Moralité : il n'y a ni pseudonymat, ni anonymat sur Internet. Soit les politiques qui agitent cela comme un chiffon rouge ne le savent pas et ils démontrent qu'ils sont un peu incultes dans ce domaine, soit ils le savent et sont de très mauvaise foi.

Peut-on faire le même exercice pour le ministre de la justice qui reprend le flambeau et pense qu'anonymat et pseudonymat sont des plaie des Internets, qui empêchent de savoir qui se cache derrière un écran ?

Voyons voir...

Gérald Darmanin a une société de conseil. Étant une personnalité politique, il est aisé de trouver le nom de son ex-femme, de son épouse et de ses parents. Ses mails personnels sont chez icloud et hotmail. Pour la souveraineté numérique, évidemment. On trouve sur les Internets deux téléphones portables à son nom dont l'un finit par 85 et l'autre par 22 et enfin, le portable de l'ancien maire de Tourcoing qui lui est relié. Il a eu un compte Deezer avec lequel il a écouté plus de 630 heures de musique. Au moins 4 de ses mots de passe ont fuité dans différents leaks, dont un qui est composé de son prénom et de sa date de naissance, un grand classique. Son adresse mail de la ville de Tourcoing a laissé de très nombreuses traces numériques.

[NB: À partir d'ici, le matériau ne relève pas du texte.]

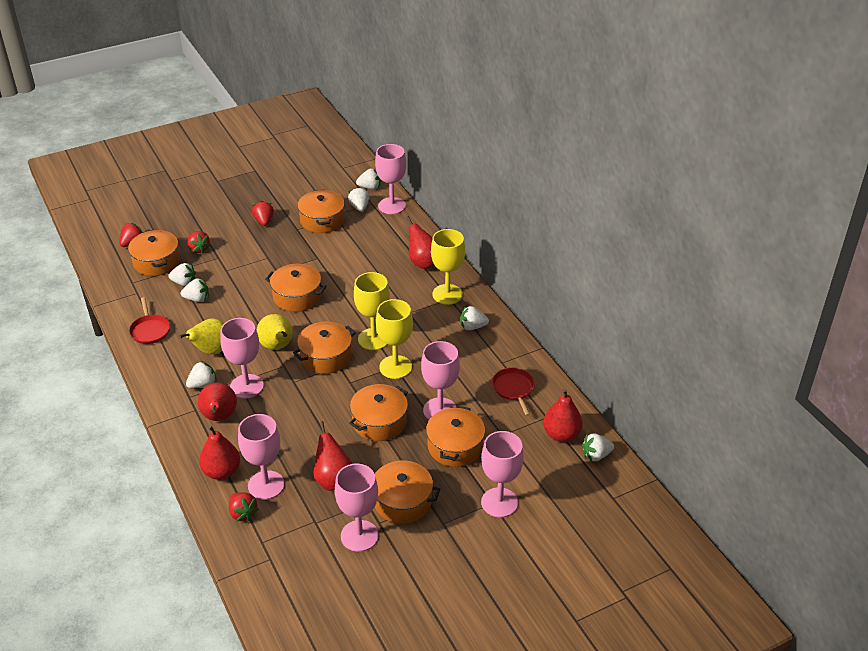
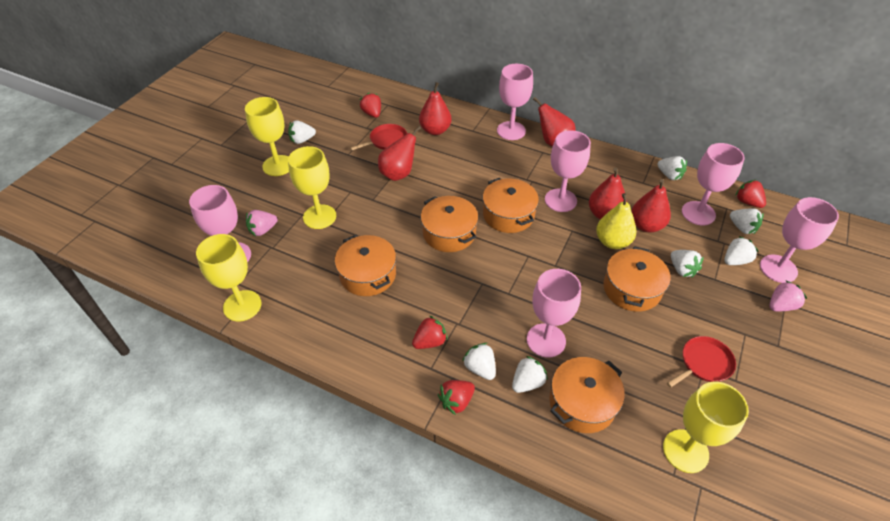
orange pot: [128,230,180,276] [265,264,327,312] [293,322,356,374] [297,190,345,233] [349,384,408,441] [375,460,440,524] [426,406,485,467] = 7 -> [335,235,396,296] [421,196,478,252] [483,178,539,233] [549,357,625,433] [603,246,671,312] = 5
pink strawberry: none = 0 -> [246,210,278,236] [769,281,807,312] = 2
yellow goblet: [354,272,390,350] [376,299,413,379] [431,229,465,305] = 3 -> [196,234,261,321] [245,97,289,176] [288,146,336,229] [663,382,749,473] = 4
yellow pear: [179,319,224,355] [257,314,293,350] = 2 -> [596,193,636,249] = 1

Bref, si même l'ancien ministre de l'intérieur et désormais ministre de la justice n'est pas anonyme (à ce point) sur les Internets, on se demande qui peut bien l'être et quel intérêt y aurait-il à faire passer de nouveaux textes pour empêcher quelque chose qui n'existe pas.

Reste la fameuse idée d'une « identité numérique propre »...

C'est, sans doute, un reste de sa période au ministère de l'intérieur, que ce besoin de mettre en fiches les Français ? Nous en parlions il y a peu, il y a plein de belles entreprises françaises qui n'attendent que cela, avec le secret espoir de pouvoir engranger des contrats en dizaines ou centaines de millions d'euros... Et puis, une fois l'extrême-droite au pouvoir, ce sera tellement pratique ce fichier des Français... Il y a un précédent.